Two years ago we accomplished our biggest goal so far, participating in a Mark Rashid clinic!  At the time Willow still had only about twenty-odd rides under his belt.  It was a freezing January weekend, and in my usual fashion, I hadn’t ridden him in two weeks.  Our goals for the clinic were relatively small, just to go forward more reliably, steer better, be in general the best partnership we could be, and hopefully, see if we were on the right paths.  I’d had no professional help and no one to troubleshoot for me, and was extremely afraid I might be doing things wrong without knowing it.  Willow was great, and probably the very most valuable thing I got from the clinic was the enthusiasm of the auditors for my little “cripple”.  I don’t think Mark was particularly impressed with us, but he helped us as much as he could, especially with standing still for mounting, leading perfectly, and the steering issue.  I guess we weren’t in the same class as most of the other “serious” rider/horse combinations.
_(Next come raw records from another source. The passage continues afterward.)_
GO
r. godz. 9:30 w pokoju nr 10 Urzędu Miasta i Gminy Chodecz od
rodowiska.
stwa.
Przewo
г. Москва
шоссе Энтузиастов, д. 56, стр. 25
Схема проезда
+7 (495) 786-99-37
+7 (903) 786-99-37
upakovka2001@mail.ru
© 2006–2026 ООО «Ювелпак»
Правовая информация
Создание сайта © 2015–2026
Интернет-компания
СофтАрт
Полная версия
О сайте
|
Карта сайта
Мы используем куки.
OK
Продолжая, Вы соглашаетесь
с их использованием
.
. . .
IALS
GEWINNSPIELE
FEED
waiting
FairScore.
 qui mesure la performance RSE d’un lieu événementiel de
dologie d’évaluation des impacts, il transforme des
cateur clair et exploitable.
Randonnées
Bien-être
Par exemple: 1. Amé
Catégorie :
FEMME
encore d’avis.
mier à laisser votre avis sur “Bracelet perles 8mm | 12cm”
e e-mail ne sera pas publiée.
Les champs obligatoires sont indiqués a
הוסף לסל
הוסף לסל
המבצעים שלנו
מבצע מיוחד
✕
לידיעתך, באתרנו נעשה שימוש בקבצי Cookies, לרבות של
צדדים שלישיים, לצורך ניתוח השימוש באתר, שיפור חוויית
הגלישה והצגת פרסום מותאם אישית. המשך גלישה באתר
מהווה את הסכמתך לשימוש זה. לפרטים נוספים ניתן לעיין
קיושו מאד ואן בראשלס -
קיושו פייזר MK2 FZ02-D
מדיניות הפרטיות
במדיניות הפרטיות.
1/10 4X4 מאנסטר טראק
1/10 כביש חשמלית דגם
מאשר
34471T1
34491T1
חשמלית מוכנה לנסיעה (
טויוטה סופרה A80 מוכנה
 After evaluation, Mark described Willow as “seriously physically compromised”, which I guess is fair, especially if you intend to do something particularly physically demanding with your horse.  Which, in fact, I don’t.   I’ll be happy with whatever Willow can give me, I didn’t get him with hard mileage in mind.  Long mileage, possibly, but not pounding.  Anyway, Willow rose to the occasion with his usual steadfastness.  Surrounded by dressage horses, reiners, and snorty little endurance horses working on their gallops back and forth almost under his nose, he was perfect.  Stood like a champ, unfazed by it all.